Row over the government escalated when President Mohamed suspended the executive powers of PM Roble.
Somalia’s President Mohamed Abdullahi Mohamed has accused Djibouti of unlawfully detaining his national security adviser, a key player in his spiralling feud with Prime Minister Mohamed Hussein Roble.
The office of Mohamed, who is popularly known as Farmaajo, alleged in a statement on Friday that Djibouti had unlawfully detained Fahad Yasin and other Somali officials at the country’s main international airport, preventing them from travelling to Somalia’s capital, Mogadishu.
“We ask the Djiboutian government to ease … their trip, while it will be fully responsible for any threat to their personal safety. We are very much disappointed with the blunt intervention,” it added.
Djibouti’s foreign minister, however, denied the allegations. “There are fake news released in social media trying to create confusion and drag Djibouti into Somalia[‘s] internal challenges and crisis,” Mahmoud Ali Youssouf tweeted.
“We will continue to stand by our brothers and sisters in Somalia but never interfere in their internal affairs.”
There are fake news released in social media trying to create confusion and drag Djibouti into Somalia internal challenges and crisis . We will continue to stand by our brothers and sisters in Somalia but never interfere in their internal affairs .
— Mahmoud Ali youssouf (@ymahmoudali) September 17, 2021
He said a Turkish Airlines flight to Mogadishu did not take off from Djibouti due to what the company described as “technical problems”, adding that one of the pilots was not authorised to land in the Somali capital, which meant all passengers would have to return to Istanbul.
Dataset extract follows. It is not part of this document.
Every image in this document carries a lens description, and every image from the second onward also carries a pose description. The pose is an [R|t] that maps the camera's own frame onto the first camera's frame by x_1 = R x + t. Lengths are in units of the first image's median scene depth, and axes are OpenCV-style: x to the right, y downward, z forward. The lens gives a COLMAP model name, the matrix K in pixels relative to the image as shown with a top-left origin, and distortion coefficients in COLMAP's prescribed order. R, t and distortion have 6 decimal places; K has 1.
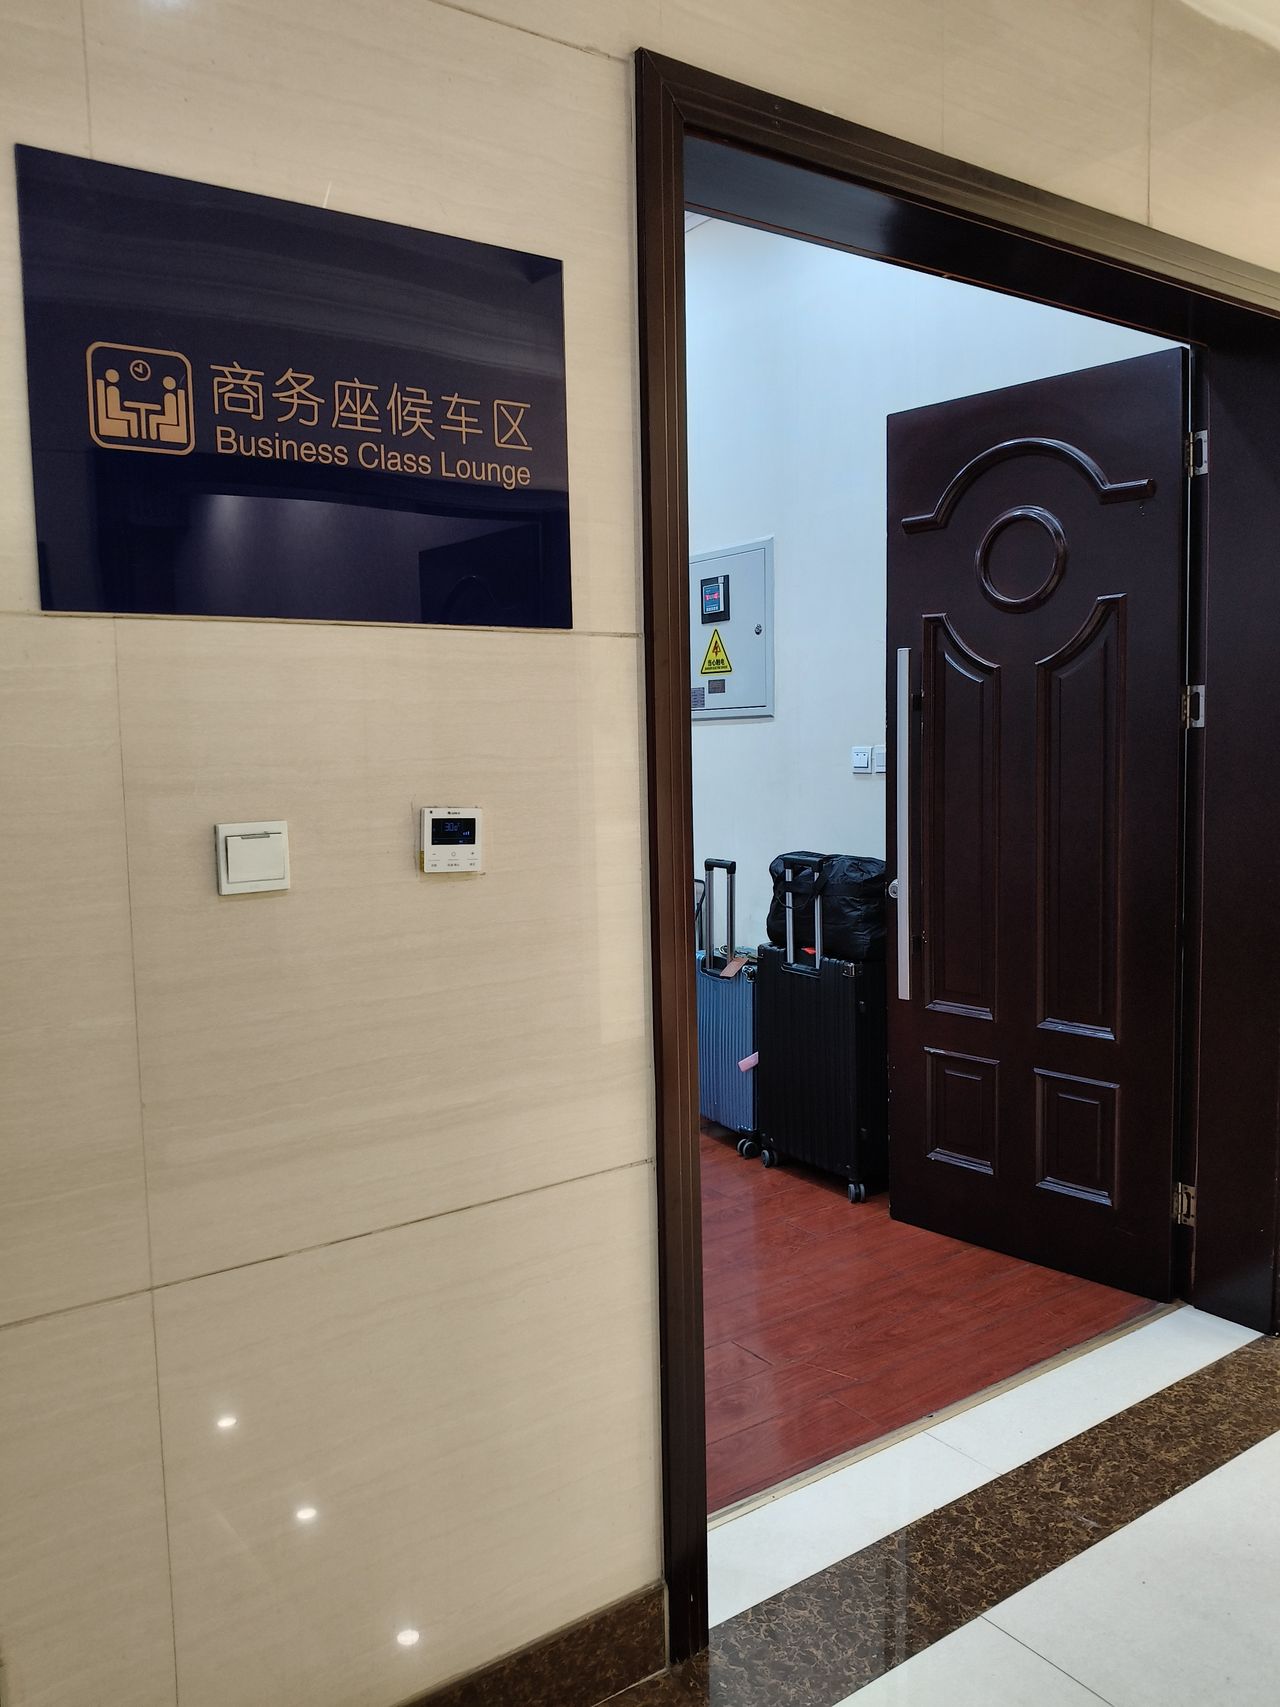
lens RADIAL K [[1294.6, 0, 639.6], [0, 1294.6, 850.1], [0, 0, 1]] dist [-0.012149, -0.004092]
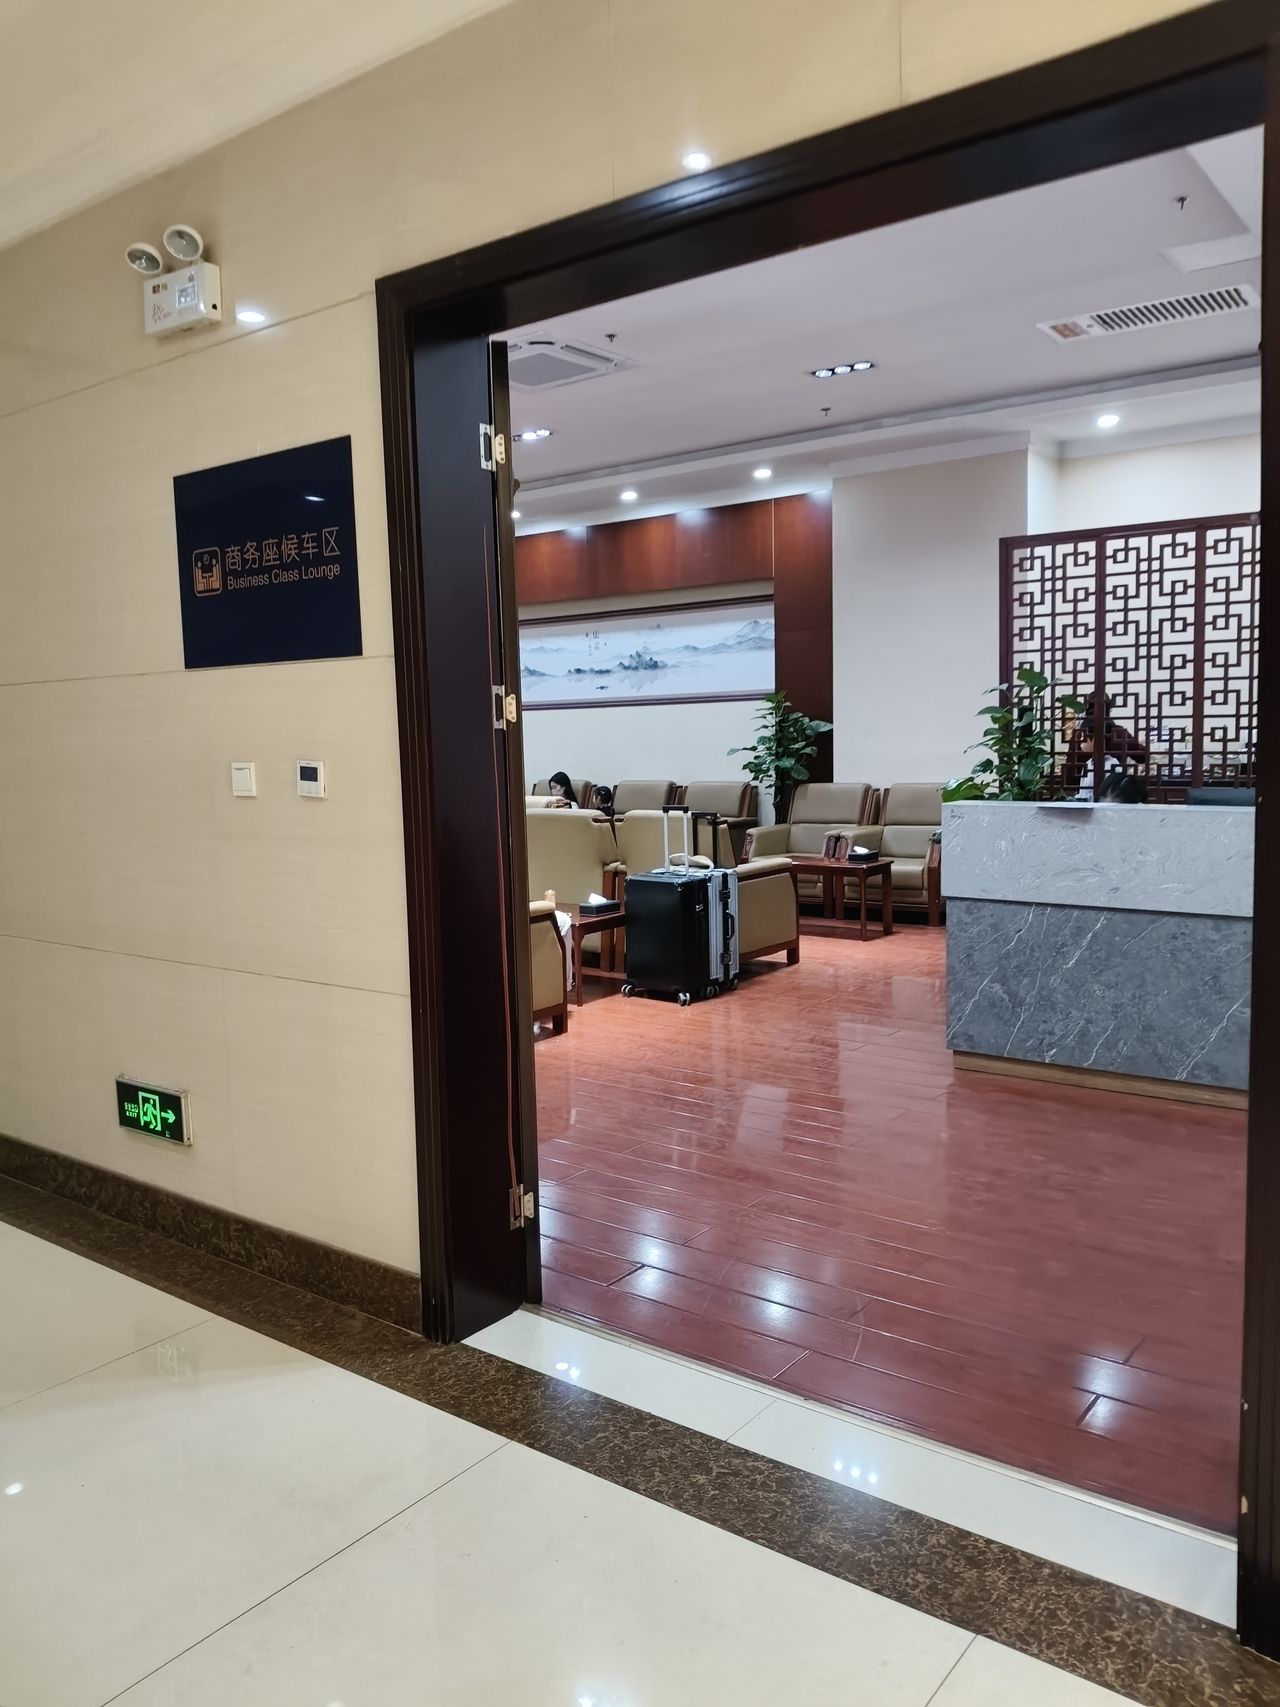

Youssouf, however, did not mention Yasin, who was due to attend a national security conference in Mogadishu on Saturday, and it was unclear whether he was on that flight.
Risk of ‘instability’
The cross-border row erupted hours after the leaders of Somalia’s five semi-autonomous states urged Farmaajo and Roble to resolve their differences through mediation.
“The current conflict … does not serve the public interest, leads to insecurity and political instability,” the leaders of Jubbaland, South West, Galmudug, Hirshabele and Puntland said in a statement.
The pair’s bitter power struggle escalated last week when Roble sacked Yasin, then Somalia’s spy chief, over his handling of a high-profile probe into the disappearance of a young intelligence agent.
Ikran Tahlil’s family has accused her employers at the National Intelligence and Security Agency of murdering her.
Farmaajo overruled the prime minister, appointing Yasin as his national security adviser, and on Thursday announced that he was withdrawing Roble’s powers, particularly the ability to hire and fire officials, until the election process was completed.
He accused Roble of violating the constitution and taking “reckless decisions which can pave the way for political and security instability”.
The prime minister, in turn, charged that Farmaajo was seeking to sabotage the government’s functioning. Roble further said he would not abide by the president’s order and accused him of twisting the constitutional provisions he cited to justify his interference with the powers of the prime minister’s office.
Farmaajo’s four-year mandate expired in February, but was extended by parliament in April, triggering deadly gun battles in Mogadishu, with some rivals viewing it as a flagrant power grab.
Roble cobbled together a new timetable for polls, but the process fell behind. Last week, he accused Farmaajo of trying to reclaim “election and security responsibilities” from him.
Elections in Somalia follow a complex indirect model, whereby state legislatures and clan delegates pick lawmakers for the national parliament, who, in turn, choose the president. The next phase is scheduled for between October 1 and November 25.